● **REQUIRED ACTION**
The lines to copy from the listing below are those that contain the string "Adhesive".

::: EXTRACTED MATERIAL :::

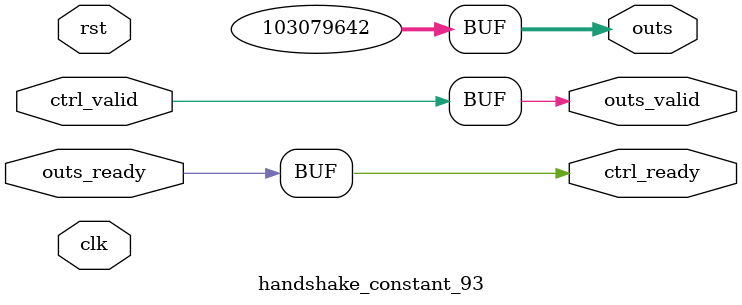
<source format=v>
`timescale 1ns / 1ps
module handshake_constant_93 #(
  parameter DATA_WIDTH = 32  // Default set to 32 bits
) (
  input                       clk,
  input                       rst,
  // Input Channel
  input                       ctrl_valid,
  output                      ctrl_ready,
  // Output Channel
  output [DATA_WIDTH - 1 : 0] outs,
  output                      outs_valid,
  input                       outs_ready
);
  assign outs       = 27'b110001001001101111011011010;
  assign outs_valid = ctrl_valid;
  assign ctrl_ready = outs_ready;

endmodule

</source>
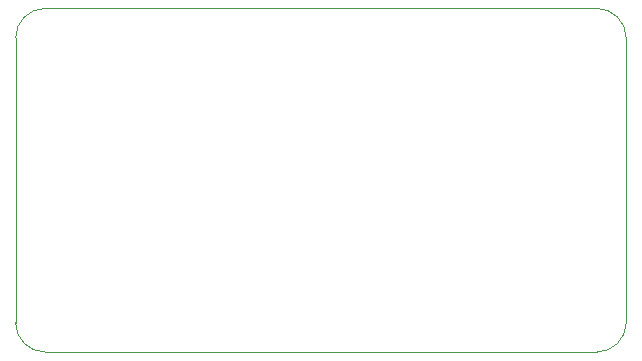
<source format=gbr>
%TF.GenerationSoftware,KiCad,Pcbnew,7.0.1*%
%TF.CreationDate,2023-04-17T02:54:27-04:00*%
%TF.ProjectId,DesktopSensorHub,4465736b-746f-4705-9365-6e736f724875,rev?*%
%TF.SameCoordinates,Original*%
%TF.FileFunction,Profile,NP*%
%FSLAX46Y46*%
G04 Gerber Fmt 4.6, Leading zero omitted, Abs format (unit mm)*
G04 Created by KiCad (PCBNEW 7.0.1) date 2023-04-17 02:54:27*
%MOMM*%
%LPD*%
G01*
G04 APERTURE LIST*
%TA.AperFunction,Profile*%
%ADD10C,0.050000*%
%TD*%
G04 APERTURE END LIST*
D10*
X144000000Y-62850000D02*
X97300000Y-62850000D01*
X144000000Y-91950000D02*
X97300000Y-91950000D01*
X146500000Y-65350000D02*
G75*
G03*
X144000000Y-62850000I-2500000J0D01*
G01*
X94800000Y-65350000D02*
X94800000Y-89450000D01*
X94800000Y-89450000D02*
G75*
G03*
X97300000Y-91950000I2500000J0D01*
G01*
X146500000Y-65350000D02*
X146500000Y-89450000D01*
X144000000Y-91950000D02*
G75*
G03*
X146500000Y-89450000I0J2500000D01*
G01*
X97300000Y-62850000D02*
G75*
G03*
X94800000Y-65350000I0J-2500000D01*
G01*
M02*

</source>
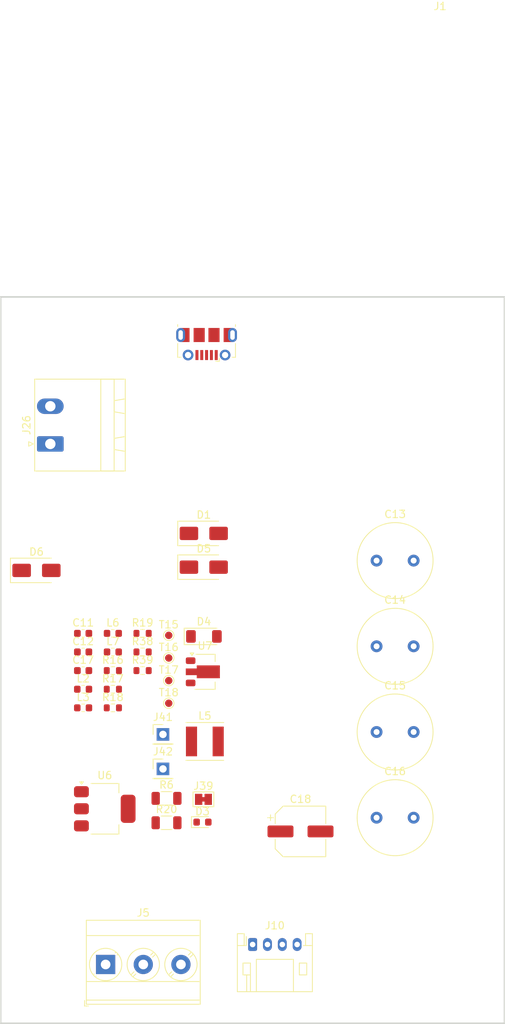
<source format=kicad_pcb>
(kicad_pcb
	(version 20240108)
	(generator "pcbnew")
	(generator_version "8.0")
	(general
		(thickness 1.6)
		(legacy_teardrops no)
	)
	(paper "A4")
	(title_block
		(title "PCB Weather station")
		(date "2024-11-10")
		(rev "1.0")
		(company "CREPP")
		(comment 1 "By NLG")
	)
	(layers
		(0 "F.Cu" signal)
		(31 "B.Cu" signal)
		(32 "B.Adhes" user "B.Adhesive")
		(33 "F.Adhes" user "F.Adhesive")
		(34 "B.Paste" user)
		(35 "F.Paste" user)
		(36 "B.SilkS" user "B.Silkscreen")
		(37 "F.SilkS" user "F.Silkscreen")
		(38 "B.Mask" user)
		(39 "F.Mask" user)
		(40 "Dwgs.User" user "User.Drawings")
		(41 "Cmts.User" user "User.Comments")
		(42 "Eco1.User" user "User.Eco1")
		(43 "Eco2.User" user "User.Eco2")
		(44 "Edge.Cuts" user)
		(45 "Margin" user)
		(46 "B.CrtYd" user "B.Courtyard")
		(47 "F.CrtYd" user "F.Courtyard")
		(48 "B.Fab" user)
		(49 "F.Fab" user)
		(50 "User.1" user)
		(51 "User.2" user)
		(52 "User.3" user)
		(53 "User.4" user)
		(54 "User.5" user)
		(55 "User.6" user)
		(56 "User.7" user)
		(57 "User.8" user)
		(58 "User.9" user)
	)
	(setup
		(pad_to_mask_clearance 0)
		(allow_soldermask_bridges_in_footprints no)
		(aux_axis_origin 43.18 140.97)
		(pcbplotparams
			(layerselection 0x00010fc_ffffffff)
			(plot_on_all_layers_selection 0x0000000_00000000)
			(disableapertmacros no)
			(usegerberextensions no)
			(usegerberattributes yes)
			(usegerberadvancedattributes yes)
			(creategerberjobfile yes)
			(dashed_line_dash_ratio 12.000000)
			(dashed_line_gap_ratio 3.000000)
			(svgprecision 4)
			(plotframeref no)
			(viasonmask no)
			(mode 1)
			(useauxorigin no)
			(hpglpennumber 1)
			(hpglpenspeed 20)
			(hpglpendiameter 15.000000)
			(pdf_front_fp_property_popups yes)
			(pdf_back_fp_property_popups yes)
			(dxfpolygonmode yes)
			(dxfimperialunits yes)
			(dxfusepcbnewfont yes)
			(psnegative no)
			(psa4output no)
			(plotreference yes)
			(plotvalue yes)
			(plotfptext yes)
			(plotinvisibletext no)
			(sketchpadsonfab no)
			(subtractmaskfromsilk no)
			(outputformat 1)
			(mirror no)
			(drillshape 0)
			(scaleselection 1)
			(outputdirectory "Fabrication/")
		)
	)
	(net 0 "")
	(net 1 "unconnected-(J1-Shield-Pad6)")
	(net 2 "unconnected-(J1-D--Pad2)")
	(net 3 "unconnected-(J1-GND-Pad5)")
	(net 4 "unconnected-(J1-D+-Pad3)")
	(net 5 "unconnected-(J1-ID-Pad4)")
	(net 6 "unconnected-(J1-VBUS-Pad1)")
	(net 7 "Net-(D1-K)")
	(net 8 "/Power/GND")
	(net 9 "unconnected-(J5-Pin_2-Pad2)")
	(net 10 "unconnected-(J5-Pin_3-Pad3)")
	(net 11 "unconnected-(J5-Pin_1-Pad1)")
	(net 12 "unconnected-(J10-Pin_1-Pad1)")
	(net 13 "unconnected-(J10-Pin_2-Pad2)")
	(net 14 "unconnected-(J10-Pin_3-Pad3)")
	(net 15 "unconnected-(J10-Pin_4-Pad4)")
	(net 16 "Net-(D4-K)")
	(net 17 "Net-(D5-K)")
	(net 18 "/Power/+3.3V")
	(net 19 "/Power/+5V_USB")
	(net 20 "Net-(D3-A)")
	(net 21 "Net-(D5-A)")
	(net 22 "Net-(D6-A)")
	(net 23 "/Power/Vcap")
	(net 24 "/Power/+3.3V_RF")
	(net 25 "/Power/GND_RF")
	(net 26 "/Power/GND_GNSS")
	(net 27 "/Power/+3.3V_Sensors")
	(net 28 "/Power/+3.3V_MCU")
	(net 29 "Net-(U6-ADJ)")
	(net 30 "Net-(R18-Pad1)")
	(net 31 "/Power/V_{panel}")
	(footprint "Capacitor_THT:C_Radial_D10.0mm_H20.0mm_P5.00mm" (layer "F.Cu") (at 178.4096 74.3388))
	(footprint "TestPoint:TestPoint_Pad_D1.0mm" (layer "F.Cu") (at 150.374 72.8632))
	(footprint "Diode_SMD:D_MiniMELF" (layer "F.Cu") (at 155.119 73.0082))
	(footprint "Capacitor_SMD:C_0603_1608Metric" (layer "F.Cu") (at 138.824 72.5932))
	(footprint "Resistor_SMD:R_1206_3216Metric" (layer "F.Cu") (at 150.074 98.1232))
	(footprint "Capacitor_THT:C_Radial_D10.0mm_H20.0mm_P5.00mm" (layer "F.Cu") (at 178.4096 97.4388))
	(footprint "Package_TO_SOT_SMD:SOT-223-3_TabPin2" (layer "F.Cu") (at 141.744 96.2382))
	(footprint "Capacitor_SMD:C_0603_1608Metric" (layer "F.Cu") (at 138.824 77.6132))
	(footprint "Inductor_SMD:L_0603_1608Metric" (layer "F.Cu") (at 142.834 72.5932))
	(footprint "Resistor_SMD:R_0603_1608Metric" (layer "F.Cu") (at 142.834 80.1232))
	(footprint "Resistor_SMD:R_0603_1608Metric" (layer "F.Cu") (at 142.834 82.6332))
	(footprint "MountingHole:MountingHole_3.2mm_M3" (layer "F.Cu") (at 131.5466 30.607))
	(footprint "Resistor_SMD:R_0603_1608Metric" (layer "F.Cu") (at 146.844 72.5932))
	(footprint "Inductor_SMD:L_0603_1608Metric" (layer "F.Cu") (at 138.824 82.6332))
	(footprint "Resistor_SMD:R_0603_1608Metric" (layer "F.Cu") (at 146.844 77.6132))
	(footprint "Connector_Phoenix_MSTB:PhoenixContact_MSTBA_2,5_2-G-5,08_1x02_P5.08mm_Horizontal" (layer "F.Cu") (at 134.3985 47.0662 90))
	(footprint "TestPoint:TestPoint_Pad_D1.0mm" (layer "F.Cu") (at 150.374 82.0132))
	(footprint "Package_TO_SOT_SMD:SOT-89-3" (layer "F.Cu") (at 155.274 77.7782))
	(footprint "Jumper:SolderJumper-2_P1.3mm_Bridged_Pad1.0x1.5mm" (layer "F.Cu") (at 155.054 94.9632))
	(footprint "Capacitor_THT:C_Radial_D10.0mm_H20.0mm_P5.00mm" (layer "F.Cu") (at 178.4096 85.8888))
	(footprint "MountingHole:MountingHole_3.2mm_M3" (layer "F.Cu") (at 189.6872 118.999))
	(footprint "Inductor_SMD:L_0603_1608Metric" (layer "F.Cu") (at 138.824 80.1232))
	(footprint "Capacitor_SMD:CP_Elec_6.3x7.7" (layer "F.Cu") (at 168.148 99.2886))
	(footprint "Connector_PinHeader_2.54mm:PinHeader_1x01_P2.54mm_Vertical" (layer "F.Cu") (at 149.594 90.8632))
	(footprint "Diode_SMD:D_SMA" (layer "F.Cu") (at 155.099 63.6732))
	(footprint "Inductor_SMD:L_Taiyo-Yuden_NR-50xx" (layer "F.Cu") (at 155.244 87.1632))
	(footprint "Diode_SMD:D_SMA" (layer "F.Cu") (at 132.5306 64.1096))
	(footprint "Resistor_SMD:R_0603_1608Metric" (layer "F.Cu") (at 142.834 77.6132))
	(footprint "Connector_JST:JST_PH_S4B-PH-K_1x04_P2.00mm_Horizontal" (layer "F.Cu") (at 161.6908 114.5286))
	(footprint "Capacitor_SMD:C_0603_1608Metric" (layer "F.Cu") (at 138.824 75.1032))
	(footprint "TerminalBlock_Phoenix:TerminalBlock_Phoenix_MKDS-3-3-5.08_1x03_P5.08mm_Horizontal" (layer "F.Cu") (at 141.859 117.221))
	(footprint "Connector_PinHeader_2.54mm:PinHeader_1x01_P2.54mm_Vertical" (layer "F.Cu") (at 149.594 86.2132))
	(footprint "LED_SMD:LED_0603_1608Metric" (layer "F.Cu") (at 154.924 98.0332))
	(footprint "Inductor_SMD:L_0603_1608Metric" (layer "F.Cu") (at 142.834 75.1032))
	(footprint "TestPoint:TestPoint_Pad_D1.0mm" (layer "F.Cu") (at 150.374 78.9632))
	(footprint "Resistor_SMD:R_1206_3216Metric" (layer "F.Cu") (at 150.074 94.8332))
	(footprint "MountingHole:MountingHole_3.2mm_M3" (layer "F.Cu") (at 131.6736 119.0498))
	(footprint "MountingHole:MountingHole_3.2mm_M3" (layer "F.Cu") (at 191.1858 30.353))
	(footprint "Diode_SMD:D_SMA" (layer "F.Cu") (at 155.099 59.1232))
	(footprint "Capacitor_THT:C_Radial_D10.0mm_H20.0mm_P5.00mm" (layer "F.Cu") (at 178.4096 62.7888))
	(footprint "Connector_USB:USB_Micro-B_Molex-105017-0001" (layer "F.Cu") (at 155.4786 33.6225 180))
	(footprint "TestPoint:TestPoint_Pad_D1.0mm" (layer "F.Cu") (at 150.374 75.9132))
	(footprint "Resistor_SMD:R_0603_1608Metric" (layer "F.Cu") (at 146.844 75.1032))
	(gr_rect
		(start 127.7112 27.2542)
		(end 195.6562 125.1458)
		(stroke
			(width 0.2)
			(type default)
		)
		(fill none)
		(layer "Edge.Cuts")
		(uuid "2783ba89-b09b-4a58-ab06-330f2baf61fa")
	)
	(zone
		(net 0)
		(net_name "")
		(layers "F&B.Cu")
		(uuid "20ccd275-5e4f-4217-98f7-e9255f49b416")
		(hatch edge 0.5)
		(connect_pads
			(clearance 0.2)
		)
		(min_thickness 0.25)
		(filled_areas_thickness no)
		(fill
			(thermal_gap 0.5)
			(thermal_bridge_width 0.5)
		)
		(polygon
			(pts
				(xy 127.9906 27.1526) (xy 195.6562 27.2288) (xy 195.6562 125.1204) (xy 195.6308 125.1458) (xy 128.27 125.2474)
				(xy 128.27 27.3812)
			)
		)
	)
)
</source>
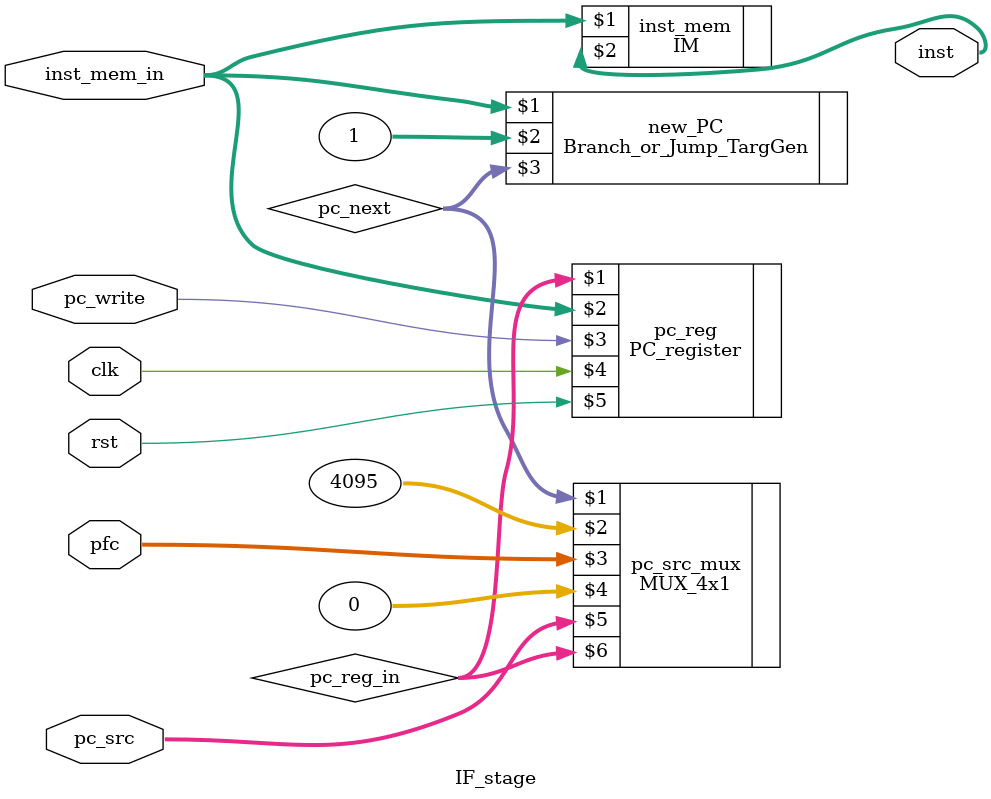
<source format=v>
module IF_stage(pfc, pc_src, inst_mem_in, pc_write, clk, inst, rst);
	
input [31:0] pfc;
input [1:0] pc_src;
input pc_write, clk;
output [31:0] inst;
input rst;
inout [31:0] inst_mem_in;

wire [31:0] pc_next, pc_reg_in, out;

parameter handler_addr = {18'd0, 14'h0fff};	
	
MUX_4x1 pc_src_mux(pc_next, handler_addr, pfc, 0, pc_src, pc_reg_in);

PC_register pc_reg(pc_reg_in, inst_mem_in, pc_write, clk, rst); 

IM inst_mem(inst_mem_in , inst);

Branch_or_Jump_TargGen new_PC(inst_mem_in , 32'd1 , pc_next);
  
    	
	
endmodule

</source>
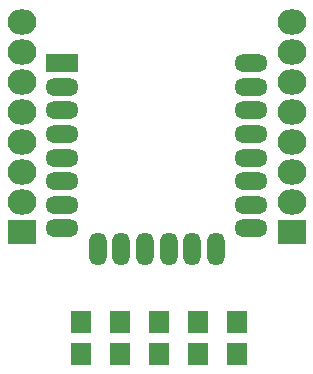
<source format=gts>
G04 #@! TF.FileFunction,Soldermask,Top*
%FSLAX46Y46*%
G04 Gerber Fmt 4.6, Leading zero omitted, Abs format (unit mm)*
G04 Created by KiCad (PCBNEW 4.0.5-e0-6337~49~ubuntu16.04.1) date Tue Jan  3 21:15:41 2017*
%MOMM*%
%LPD*%
G01*
G04 APERTURE LIST*
%ADD10C,0.100000*%
%ADD11O,1.500000X2.800000*%
%ADD12R,2.800000X1.500000*%
%ADD13O,2.800000X1.500000*%
%ADD14R,1.700000X1.900000*%
%ADD15R,2.432000X2.127200*%
%ADD16O,2.432000X2.127200*%
G04 APERTURE END LIST*
D10*
D11*
X151199000Y-120855200D03*
X153199000Y-120855200D03*
X155199000Y-120855200D03*
X157199000Y-120855200D03*
X159199000Y-120855200D03*
X161199000Y-120855200D03*
D12*
X148209000Y-105105200D03*
D13*
X148209000Y-107105200D03*
X148209000Y-109105200D03*
X148209000Y-111105200D03*
X148209000Y-113105200D03*
X148209000Y-115105200D03*
X148209000Y-117105200D03*
X148209000Y-119105200D03*
X164209000Y-119105200D03*
X164209000Y-117105200D03*
X164209000Y-115105200D03*
X164209000Y-113105200D03*
X164209000Y-111105200D03*
X164209000Y-109105200D03*
X164209000Y-107105200D03*
X164209000Y-105105200D03*
D14*
X149758400Y-129721600D03*
X149758400Y-127021600D03*
X153060400Y-129721600D03*
X153060400Y-127021600D03*
X156362400Y-129721600D03*
X156362400Y-127021600D03*
X159664400Y-129721600D03*
X159664400Y-127021600D03*
X162966400Y-129721600D03*
X162966400Y-127021600D03*
D15*
X167640000Y-119380000D03*
D16*
X167640000Y-116840000D03*
X167640000Y-114300000D03*
X167640000Y-111760000D03*
X167640000Y-109220000D03*
X167640000Y-106680000D03*
X167640000Y-104140000D03*
X167640000Y-101600000D03*
D15*
X144780000Y-119380000D03*
D16*
X144780000Y-116840000D03*
X144780000Y-114300000D03*
X144780000Y-111760000D03*
X144780000Y-109220000D03*
X144780000Y-106680000D03*
X144780000Y-104140000D03*
X144780000Y-101600000D03*
M02*

</source>
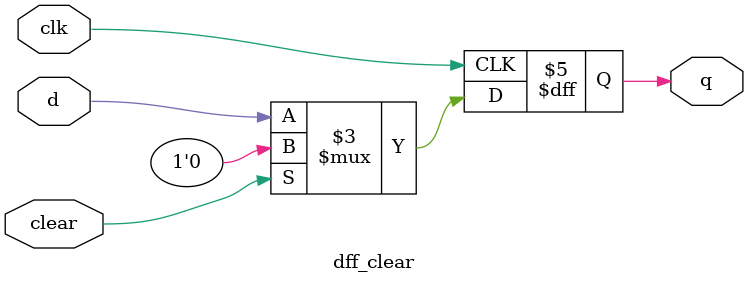
<source format=v>
`timescale 1ns / 1ps


module dff_clear(d,clear,clk,q);
    input d,clear,clk;
    output reg q;
    
    always@(posedge clk)
    begin
        if(clear)
            q=0;
        else
            q=d;
    end
endmodule

</source>
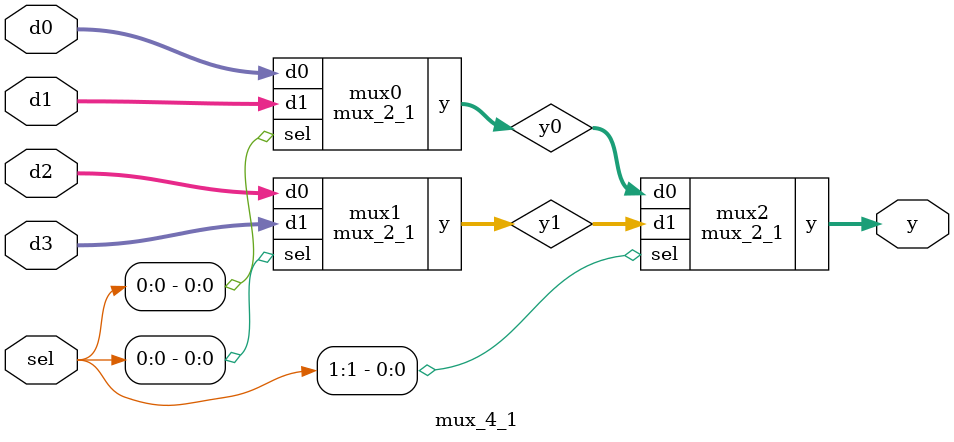
<source format=sv>

module mux_2_1
(
  input  [3:0] d0, d1,
  input        sel,
  output [3:0] y
);

  assign y = sel ? d1 : d0;

endmodule

//----------------------------------------------------------------------------
// Task
//----------------------------------------------------------------------------

module mux_4_1
(
  input  [3:0] d0, d1, d2, d3,
  input  [1:0] sel,
  output [3:0] y
);

  // Task:
  // Implement mux_4_1 using three instances of mux_2_1

  wire [3:0] y0, y1;
  
  mux_2_1 mux0 (.d0(d0), .d1(d1), .sel(sel[0]), .y(y0));
  mux_2_1 mux1 (.d0(d2), .d1(d3), .sel(sel[0]), .y(y1));
  
  mux_2_1 mux2 (.d0(y0), .d1(y1), .sel(sel[1]), .y(y));
  
  
endmodule

</source>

:::

● **RESPONSE TO THE EXERCISE**
		(32 "B.Adhes" user "B.Adhesive")
		(33 "F.Adhes" user "F.Adhesive")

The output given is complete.